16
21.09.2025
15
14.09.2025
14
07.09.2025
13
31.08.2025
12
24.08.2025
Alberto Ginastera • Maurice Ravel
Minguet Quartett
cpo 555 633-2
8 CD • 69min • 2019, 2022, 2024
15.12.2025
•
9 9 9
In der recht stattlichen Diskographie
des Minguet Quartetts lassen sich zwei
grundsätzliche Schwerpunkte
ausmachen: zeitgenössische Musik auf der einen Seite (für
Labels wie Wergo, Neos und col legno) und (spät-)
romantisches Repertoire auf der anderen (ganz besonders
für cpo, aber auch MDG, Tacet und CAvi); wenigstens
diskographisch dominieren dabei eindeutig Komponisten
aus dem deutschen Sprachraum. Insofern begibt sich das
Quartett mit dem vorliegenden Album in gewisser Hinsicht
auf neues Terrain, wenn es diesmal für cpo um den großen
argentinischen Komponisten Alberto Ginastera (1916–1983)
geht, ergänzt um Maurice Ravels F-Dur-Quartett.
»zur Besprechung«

——————

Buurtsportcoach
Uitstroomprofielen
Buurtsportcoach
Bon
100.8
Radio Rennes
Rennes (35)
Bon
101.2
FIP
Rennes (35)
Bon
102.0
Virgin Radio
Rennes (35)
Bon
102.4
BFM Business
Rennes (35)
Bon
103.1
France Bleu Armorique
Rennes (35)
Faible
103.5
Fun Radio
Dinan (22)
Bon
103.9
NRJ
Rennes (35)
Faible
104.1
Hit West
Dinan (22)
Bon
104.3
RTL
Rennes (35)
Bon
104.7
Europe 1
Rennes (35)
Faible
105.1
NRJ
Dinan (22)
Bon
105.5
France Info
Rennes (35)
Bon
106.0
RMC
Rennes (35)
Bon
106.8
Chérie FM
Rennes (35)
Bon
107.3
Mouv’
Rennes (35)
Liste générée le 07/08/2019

——————

REQUIREMENT:
Pull out every line in the rows above that contains the word "Maurice".

TASK SOLUTION:
Alberto Ginastera • Maurice Ravel
geht, ergänzt um Maurice Ravels F-Dur-Quartett.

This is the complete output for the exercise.